(Data shown Opens)
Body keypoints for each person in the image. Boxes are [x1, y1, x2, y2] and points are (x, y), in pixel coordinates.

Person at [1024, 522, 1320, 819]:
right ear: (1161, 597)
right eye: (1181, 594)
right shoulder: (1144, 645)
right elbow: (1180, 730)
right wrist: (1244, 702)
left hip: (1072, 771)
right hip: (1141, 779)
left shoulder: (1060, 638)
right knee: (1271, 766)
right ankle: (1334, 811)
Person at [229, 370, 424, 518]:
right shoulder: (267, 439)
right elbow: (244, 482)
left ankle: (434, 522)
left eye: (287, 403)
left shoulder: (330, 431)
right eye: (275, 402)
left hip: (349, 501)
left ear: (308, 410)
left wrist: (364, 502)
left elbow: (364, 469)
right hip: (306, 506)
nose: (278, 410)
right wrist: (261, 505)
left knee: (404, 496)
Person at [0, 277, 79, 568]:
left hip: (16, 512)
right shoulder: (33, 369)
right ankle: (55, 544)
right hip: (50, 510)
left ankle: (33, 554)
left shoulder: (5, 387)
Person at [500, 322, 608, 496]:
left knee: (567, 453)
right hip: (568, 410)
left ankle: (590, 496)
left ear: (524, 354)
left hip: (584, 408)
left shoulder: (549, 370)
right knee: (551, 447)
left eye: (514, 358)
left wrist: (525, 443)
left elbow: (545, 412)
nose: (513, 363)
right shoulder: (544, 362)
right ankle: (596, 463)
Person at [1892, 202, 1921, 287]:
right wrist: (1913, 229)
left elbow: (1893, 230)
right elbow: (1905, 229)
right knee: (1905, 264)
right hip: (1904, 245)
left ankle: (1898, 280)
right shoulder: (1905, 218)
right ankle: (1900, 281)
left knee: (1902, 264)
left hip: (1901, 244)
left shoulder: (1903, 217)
(Data shown Closes)
:: Your instructions ::
Look above for the line containing "left shoulder: (549, 370)" and the line containing "right elbow: (1905, 229)". Transcribe both, with the lines between them, exactly.

:: Reply ::
left shoulder: (549, 370)
right knee: (551, 447)
left eye: (514, 358)
left wrist: (525, 443)
left elbow: (545, 412)
nose: (513, 363)
right shoulder: (544, 362)
right ankle: (596, 463)
Person at [1892, 202, 1921, 287]:
right wrist: (1913, 229)
left elbow: (1893, 230)
right elbow: (1905, 229)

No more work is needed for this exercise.